The emperor’s stallion refused every remedy—until Tenali tied hunger to a simple rope of cause and effect.
The stable reeked of remedies: saffron mash, priestly smoke, even lullabies chanted off-key. Ministers lined up to lecture the horse on civic duty. It blinked, bored. When the emperor’s patience neared the whip, Tenali bowed. “Give me a rope of jute, a quiet stall—and seven days without advice.”

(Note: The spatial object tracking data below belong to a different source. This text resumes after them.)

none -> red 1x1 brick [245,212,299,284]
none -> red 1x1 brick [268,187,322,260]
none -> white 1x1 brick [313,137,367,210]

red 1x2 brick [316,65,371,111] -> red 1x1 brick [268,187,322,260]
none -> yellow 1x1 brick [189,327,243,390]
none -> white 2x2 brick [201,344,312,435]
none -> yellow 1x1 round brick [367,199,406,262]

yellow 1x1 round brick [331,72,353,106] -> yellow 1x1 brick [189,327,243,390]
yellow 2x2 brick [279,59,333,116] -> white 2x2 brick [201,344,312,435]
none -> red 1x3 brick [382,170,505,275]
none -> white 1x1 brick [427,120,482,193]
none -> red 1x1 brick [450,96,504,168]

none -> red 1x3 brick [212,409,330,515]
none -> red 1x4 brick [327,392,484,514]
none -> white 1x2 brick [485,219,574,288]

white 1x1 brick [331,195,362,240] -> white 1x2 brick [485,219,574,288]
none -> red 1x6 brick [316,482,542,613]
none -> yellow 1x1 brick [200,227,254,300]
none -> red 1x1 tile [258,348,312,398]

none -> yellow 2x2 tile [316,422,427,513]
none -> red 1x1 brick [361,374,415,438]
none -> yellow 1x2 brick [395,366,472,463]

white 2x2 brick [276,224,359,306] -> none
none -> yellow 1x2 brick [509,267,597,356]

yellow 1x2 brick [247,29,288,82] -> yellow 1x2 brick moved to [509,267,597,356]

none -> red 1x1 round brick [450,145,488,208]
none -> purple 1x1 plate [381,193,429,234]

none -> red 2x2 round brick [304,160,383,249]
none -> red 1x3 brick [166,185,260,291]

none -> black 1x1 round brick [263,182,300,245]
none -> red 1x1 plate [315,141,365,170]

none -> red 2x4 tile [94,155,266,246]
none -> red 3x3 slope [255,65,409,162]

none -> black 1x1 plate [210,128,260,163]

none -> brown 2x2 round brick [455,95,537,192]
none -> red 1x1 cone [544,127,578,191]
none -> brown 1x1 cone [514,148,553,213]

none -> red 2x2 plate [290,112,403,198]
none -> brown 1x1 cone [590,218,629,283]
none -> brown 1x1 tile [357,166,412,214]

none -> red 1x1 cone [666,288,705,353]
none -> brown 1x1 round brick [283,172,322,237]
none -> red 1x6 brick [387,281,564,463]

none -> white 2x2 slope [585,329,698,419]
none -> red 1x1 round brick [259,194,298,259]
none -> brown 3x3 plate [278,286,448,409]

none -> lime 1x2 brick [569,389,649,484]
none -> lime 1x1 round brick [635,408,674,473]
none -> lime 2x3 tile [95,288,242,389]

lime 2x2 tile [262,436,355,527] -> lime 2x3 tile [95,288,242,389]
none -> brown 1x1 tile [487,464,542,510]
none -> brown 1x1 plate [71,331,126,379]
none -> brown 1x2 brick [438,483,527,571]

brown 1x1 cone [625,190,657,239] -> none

He looped one end of the rope to a trough, the other loosely around the horse’s muzzle. He didn’t beg or scold. He left. Hunger wandered in. When the stallion nosed the rope, the trough slid an inch closer. A tug brought a rattle. Another tug, another promise. By day three, the horse had trained itself. Tenali visited only to refill the grain, nod, and vanish.
On the seventh morning, the emperor appeared, ringed with skeptics. Tenali lifted the latch. The horse tugged; the trough obeyed; the stallion ate as if it had invented food.
“Which mantra?” a minister demanded.
“The oldest,” Tenali said. “If—then. If the horse acts, then the world answers. If we act, our problems do too.”
The emperor laughed, and the priests coughed into their sleeves. Tenali untied the rope and handed it to the stablemaster. “Keep it,” he said. “For animals, for machines—and sometimes for men.”
The stall ate; the court learned; the rope stayed—a quiet policy coiled on a hook.